- Instructions for the task
Nothing but the text of the records should come back; copy it exactly and leave the pictures out.

- - -

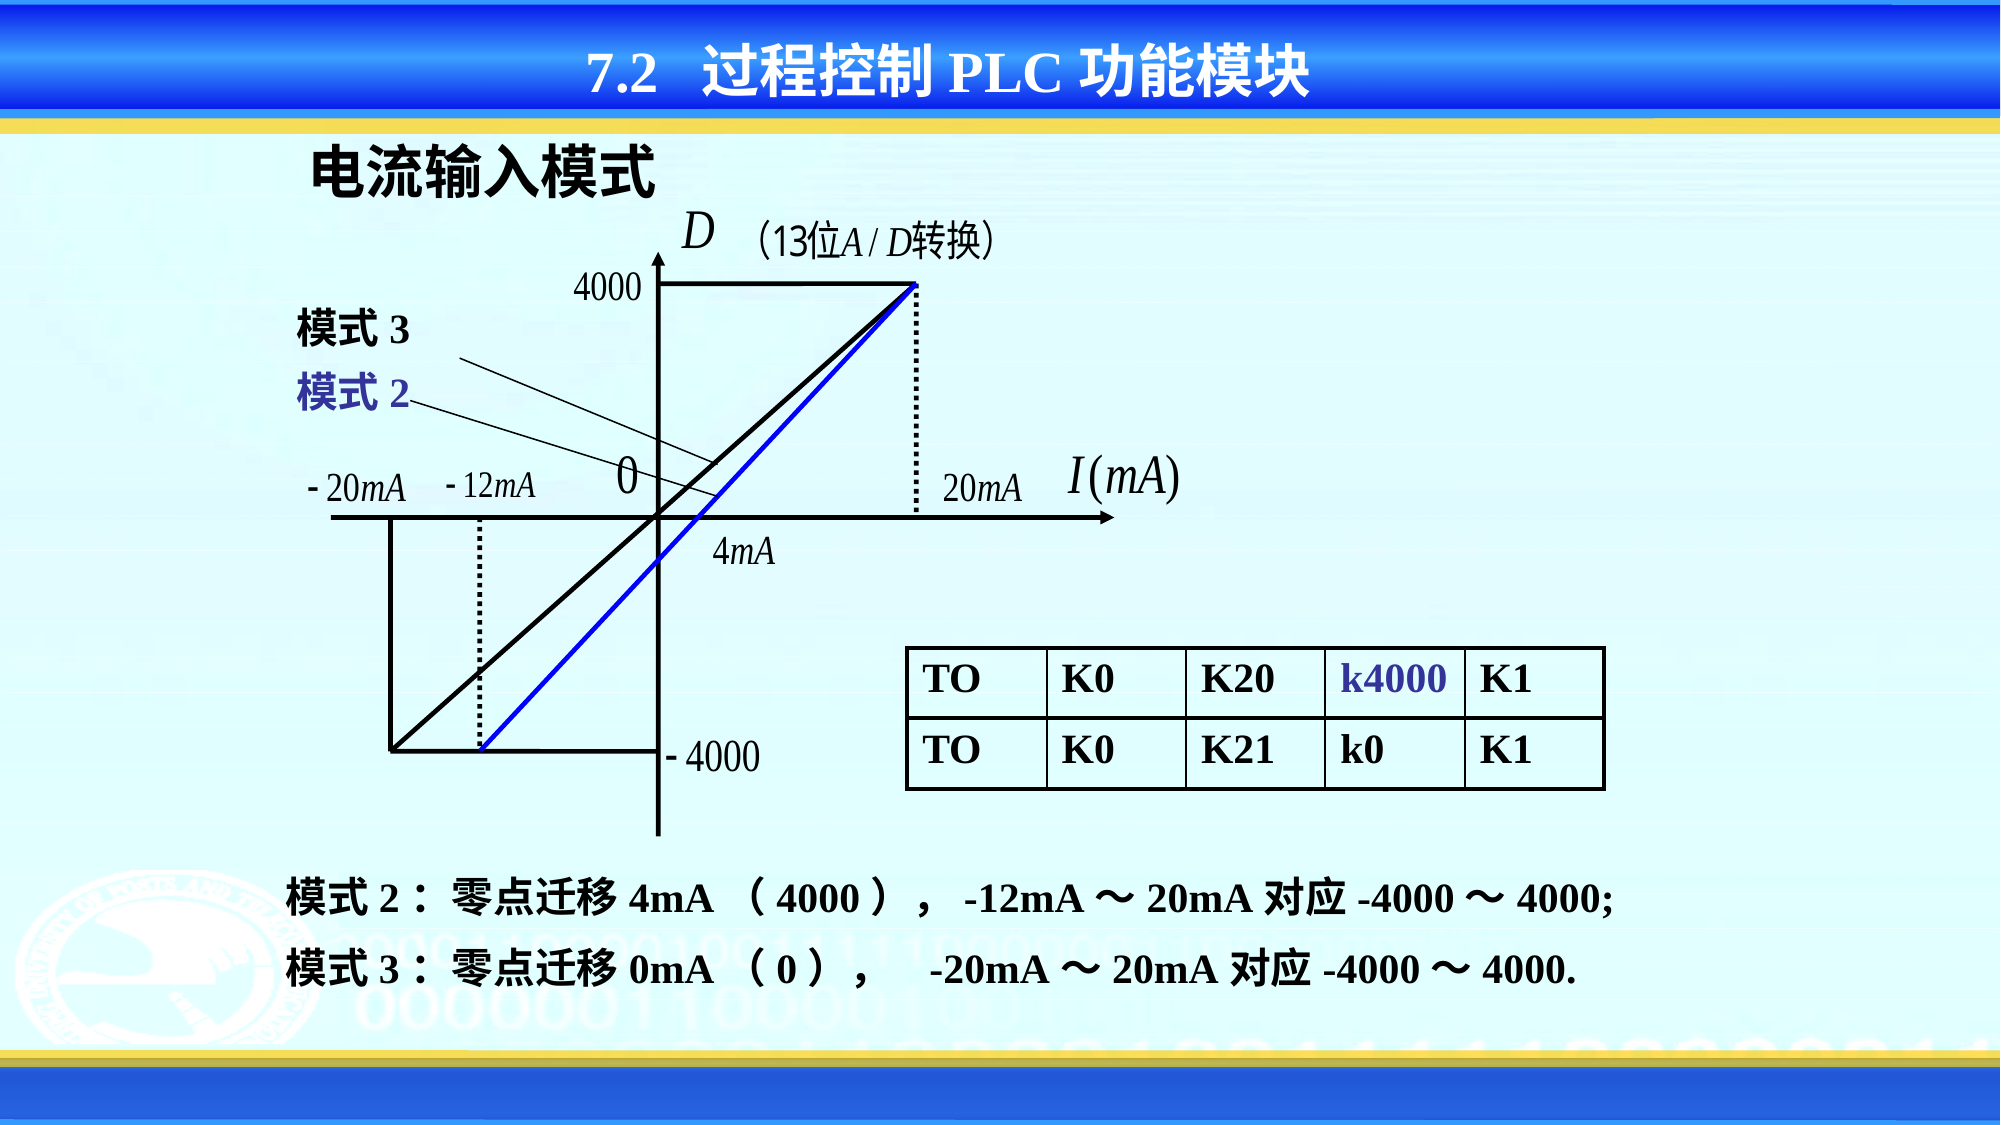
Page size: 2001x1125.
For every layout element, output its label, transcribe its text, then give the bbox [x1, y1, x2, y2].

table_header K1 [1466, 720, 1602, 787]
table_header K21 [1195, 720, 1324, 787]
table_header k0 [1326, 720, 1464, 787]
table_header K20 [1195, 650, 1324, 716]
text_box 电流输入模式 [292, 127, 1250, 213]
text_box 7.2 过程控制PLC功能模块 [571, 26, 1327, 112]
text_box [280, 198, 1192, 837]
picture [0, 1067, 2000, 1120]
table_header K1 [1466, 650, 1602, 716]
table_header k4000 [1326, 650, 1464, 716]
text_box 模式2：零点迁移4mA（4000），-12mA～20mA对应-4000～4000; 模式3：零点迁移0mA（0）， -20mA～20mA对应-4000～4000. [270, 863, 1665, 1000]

- - -

- Solution
Page size: 2001x1125.
For every layout element, output its label, transcribe its text, then give the bbox [x1, y1, x2, y2].

table_header K1 [1466, 720, 1602, 787]
table_header K21 [1195, 720, 1324, 787]
table_header k0 [1326, 720, 1464, 787]
table_header K20 [1195, 650, 1324, 716]
text_box 电流输入模式 [292, 127, 1250, 213]
text_box 7.2 过程控制PLC功能模块 [571, 26, 1327, 112]
text_box [280, 198, 1192, 837]
picture [0, 1067, 2000, 1120]
table_header K1 [1466, 650, 1602, 716]
table_header k4000 [1326, 650, 1464, 716]
text_box 模式2：零点迁移4mA（4000），-12mA～20mA对应-4000～4000; 模式3：零点迁移0mA（0）， -20mA～20mA对应-4000～4000. [270, 863, 1665, 1000]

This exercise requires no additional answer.